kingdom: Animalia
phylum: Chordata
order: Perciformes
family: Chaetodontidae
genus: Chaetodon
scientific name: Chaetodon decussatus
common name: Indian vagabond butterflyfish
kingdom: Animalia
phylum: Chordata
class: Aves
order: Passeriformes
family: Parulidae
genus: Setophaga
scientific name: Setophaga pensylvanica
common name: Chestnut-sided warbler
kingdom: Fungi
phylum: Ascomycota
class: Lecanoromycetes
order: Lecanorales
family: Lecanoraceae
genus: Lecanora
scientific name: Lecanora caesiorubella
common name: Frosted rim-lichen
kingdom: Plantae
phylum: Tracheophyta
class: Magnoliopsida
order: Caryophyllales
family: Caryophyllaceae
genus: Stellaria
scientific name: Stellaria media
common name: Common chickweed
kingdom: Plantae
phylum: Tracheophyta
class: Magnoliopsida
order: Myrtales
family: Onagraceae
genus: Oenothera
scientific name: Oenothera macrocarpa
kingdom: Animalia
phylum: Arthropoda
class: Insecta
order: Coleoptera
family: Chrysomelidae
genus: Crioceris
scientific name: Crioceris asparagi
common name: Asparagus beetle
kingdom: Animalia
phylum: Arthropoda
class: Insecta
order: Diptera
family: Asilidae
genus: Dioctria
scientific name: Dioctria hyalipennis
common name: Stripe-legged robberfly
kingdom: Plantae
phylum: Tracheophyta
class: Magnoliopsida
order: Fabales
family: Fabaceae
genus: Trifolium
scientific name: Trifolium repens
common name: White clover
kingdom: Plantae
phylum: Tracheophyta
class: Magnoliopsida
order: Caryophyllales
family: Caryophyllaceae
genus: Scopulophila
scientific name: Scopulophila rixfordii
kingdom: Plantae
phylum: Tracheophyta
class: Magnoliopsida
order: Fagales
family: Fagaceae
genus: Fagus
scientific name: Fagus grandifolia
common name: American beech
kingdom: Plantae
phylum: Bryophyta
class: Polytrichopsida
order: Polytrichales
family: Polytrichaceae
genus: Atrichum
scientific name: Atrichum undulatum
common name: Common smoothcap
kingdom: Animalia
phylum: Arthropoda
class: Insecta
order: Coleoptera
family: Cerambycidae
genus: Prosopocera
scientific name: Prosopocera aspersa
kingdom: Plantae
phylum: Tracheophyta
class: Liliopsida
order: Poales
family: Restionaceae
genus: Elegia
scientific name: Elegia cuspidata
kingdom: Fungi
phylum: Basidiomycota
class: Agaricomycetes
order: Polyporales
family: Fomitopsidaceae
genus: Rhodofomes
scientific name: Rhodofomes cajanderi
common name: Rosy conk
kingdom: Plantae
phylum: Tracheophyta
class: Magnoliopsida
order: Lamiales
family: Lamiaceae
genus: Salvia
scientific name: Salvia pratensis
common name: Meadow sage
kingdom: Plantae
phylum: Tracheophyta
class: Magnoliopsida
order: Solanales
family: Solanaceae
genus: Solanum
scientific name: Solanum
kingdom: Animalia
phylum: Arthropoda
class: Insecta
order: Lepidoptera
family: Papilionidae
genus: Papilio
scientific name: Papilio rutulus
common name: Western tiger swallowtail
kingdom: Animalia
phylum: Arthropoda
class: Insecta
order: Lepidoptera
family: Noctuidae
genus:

What to work on: Copy out all of the lines above, keeping each one exactly the same.

Reply to the task:
kingdom: Animalia
phylum: Chordata
order: Perciformes
family: Chaetodontidae
genus: Chaetodon
scientific name: Chaetodon decussatus
common name: Indian vagabond butterflyfish
kingdom: Animalia
phylum: Chordata
class: Aves
order: Passeriformes
family: Parulidae
genus: Setophaga
scientific name: Setophaga pensylvanica
common name: Chestnut-sided warbler
kingdom: Fungi
phylum: Ascomycota
class: Lecanoromycetes
order: Lecanorales
family: Lecanoraceae
genus: Lecanora
scientific name: Lecanora caesiorubella
common name: Frosted rim-lichen
kingdom: Plantae
phylum: Tracheophyta
class: Magnoliopsida
order: Caryophyllales
family: Caryophyllaceae
genus: Stellaria
scientific name: Stellaria media
common name: Common chickweed
kingdom: Plantae
phylum: Tracheophyta
class: Magnoliopsida
order: Myrtales
family: Onagraceae
genus: Oenothera
scientific name: Oenothera macrocarpa
kingdom: Animalia
phylum: Arthropoda
class: Insecta
order: Coleoptera
family: Chrysomelidae
genus: Crioceris
scientific name: Crioceris asparagi
common name: Asparagus beetle
kingdom: Animalia
phylum: Arthropoda
class: Insecta
order: Diptera
family: Asilidae
genus: Dioctria
scientific name: Dioctria hyalipennis
common name: Stripe-legged robberfly
kingdom: Plantae
phylum: Tracheophyta
class: Magnoliopsida
order: Fabales
family: Fabaceae
genus: Trifolium
scientific name: Trifolium repens
common name: White clover
kingdom: Plantae
phylum: Tracheophyta
class: Magnoliopsida
order: Caryophyllales
family: Caryophyllaceae
genus: Scopulophila
scientific name: Scopulophila rixfordii
kingdom: Plantae
phylum: Tracheophyta
class: Magnoliopsida
order: Fagales
family: Fagaceae
genus: Fagus
scientific name: Fagus grandifolia
common name: American beech
kingdom: Plantae
phylum: Bryophyta
class: Polytrichopsida
order: Polytrichales
family: Polytrichaceae
genus: Atrichum
scientific name: Atrichum undulatum
common name: Common smoothcap
kingdom: Animalia
phylum: Arthropoda
class: Insecta
order: Coleoptera
family: Cerambycidae
genus: Prosopocera
scientific name: Prosopocera aspersa
kingdom: Plantae
phylum: Tracheophyta
class: Liliopsida
order: Poales
family: Restionaceae
genus: Elegia
scientific name: Elegia cuspidata
kingdom: Fungi
phylum: Basidiomycota
class: Agaricomycetes
order: Polyporales
family: Fomitopsidaceae
genus: Rhodofomes
scientific name: Rhodofomes cajanderi
common name: Rosy conk
kingdom: Plantae
phylum: Tracheophyta
class: Magnoliopsida
order: Lamiales
family: Lamiaceae
genus: Salvia
scientific name: Salvia pratensis
common name: Meadow sage
kingdom: Plantae
phylum: Tracheophyta
class: Magnoliopsida
order: Solanales
family: Solanaceae
genus: Solanum
scientific name: Solanum
kingdom: Animalia
phylum: Arthropoda
class: Insecta
order: Lepidoptera
family: Papilionidae
genus: Papilio
scientific name: Papilio rutulus
common name: Western tiger swallowtail
kingdom: Animalia
phylum: Arthropoda
class: Insecta
order: Lepidoptera
family: Noctuidae
genus:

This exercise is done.